The 1000X comment was allways in context of the PlayStation3 holistically; it's likely to be on the order of this mark over the PlayStation2 when you look at the amount of computation in the device. Granted such a metric is hard, if not impossible, to objectively decide on, but the appreciable gain is there.

An example with preformance as a corollary is that the Graphic Synthesizer had 7.35M logic transistors, the RSX has over 300M. And note that as logic budgets increase the amount you can devote to computation increases nonlinearly and outpaces a linear approximation.

choplifter said:
oh and I think that Sony's leap (with Toshiba's help) from PlayStation to PlayStation2 was a much more impressive acomplishment than PS2 to PS3.

Utter bullshit; I'm sorry but it is irreconcilable with the real world

And, as an aside, personally, anytime I hear someone say "Kutaragi's dream" my eyes roll...
 
Eh, seeing how the EE handled most things in PS2, PS3's Cell isn't that alone this time with the RSX handling a good chunk of graphics workload. Overall system performance should shot past 35x easily. EE handled most things like texture and lighting while GS was a very fast rasterizer.


Well indeed. If you're comparing system to system, including graphics chips, the difference is much wider. Simply comparing EE FP to Cell FP really understates the gap in so many other ways too, like the memory heirarchy (which is as important to Cell's performance IMO).


well I don't know if I can agree that PS2 to PS3 is going to be MUCH more of a leap in graphics then several dozen times more. certainly not 100x more. even Nvidia's CEO said that PS3 CPU is in the ballpark of 50x over PS2 GS, and he is not known for underestimating his own GPUs.
 
gofreak said:
Well indeed.
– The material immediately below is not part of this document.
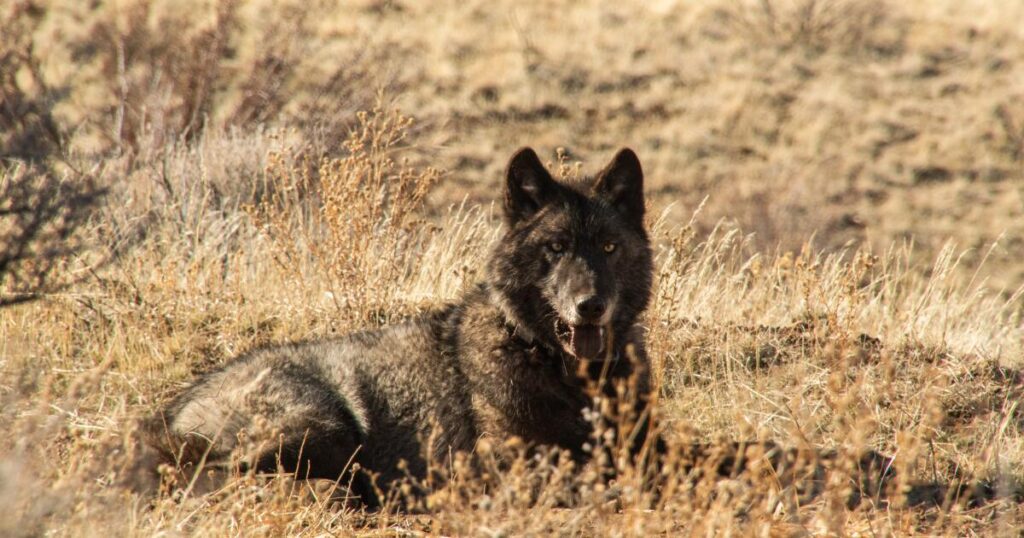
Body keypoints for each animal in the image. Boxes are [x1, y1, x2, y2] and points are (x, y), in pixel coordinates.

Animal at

If you're comparing system to system, including graphics chips, the difference is much wider. Simply comparing EE FP to Cell FP really understates the gap in so many other ways too, like the memory heirarchy (which is as important to Cell's performance IMO).

I say, if people really wanted a huge number to play with regarding system power, maybe pixel shaders performance? Haha, that right there is big number right? Sony went from no real pixel shading to SM3.0.
 
fear not, Vince, I think PS3 is pretty damn impressive. plus I will wait until later this year before making ultimate judgements, but I still think the leap from PS1 to PS2 will still seem larger than the leap from PS2 to PS3.
 
choplifter said:
Kutaragi's dream: 1,000x increase
full Cell Processor:roughly 50x increase
PS3's watered-down Cell: roughly 35x increase


to keep this Sony-positive, I will say that Kutaragi will probably reach his dream for PS3, with the PS4 - which would be quite an acomplishment.

The numbers are not accurate comparison, as it basically just going by FLOPs.

Due to the parallel nature of CELL, certain tasks are several magnitudes faster as evidenced by the CELL white papers and other articles posted around here. Specifically, many of the tasks mentioned in the Forbes article are the ones that have serious gains versus competitors’ CPU’s.




HEY SHOG –

DOES THIS SOUND LIKE THE EMOTION ENGINE ALL OVER AGAIN???!?!?!?

:D
 
HomerSimpson-Man said:
I say, if people really wanted a huge number to play with regarding system power, maybe pixel shaders performance? Haha, that right there is big number right? Sony went from no real pixel shading to SM3.0.

Exactly, the question is of metrics and how you quantitate these things. What comes to mind based on what you said is Mikkelsen's paper on DOT3 approximation using the Graphic Synthesizer and VU1. It takes 4 passes to even attempt to approximate a contemporary hardware solution on the GS and how do you measure the 'oppertunity cost' - if you will - of using VU1 cycles. Now extrapolate this out to every surface in a 1080p/720p next-generation game of vastly more complex enviroments. Nevermind lighting models, newer mapping techniques, physics, it's just huge.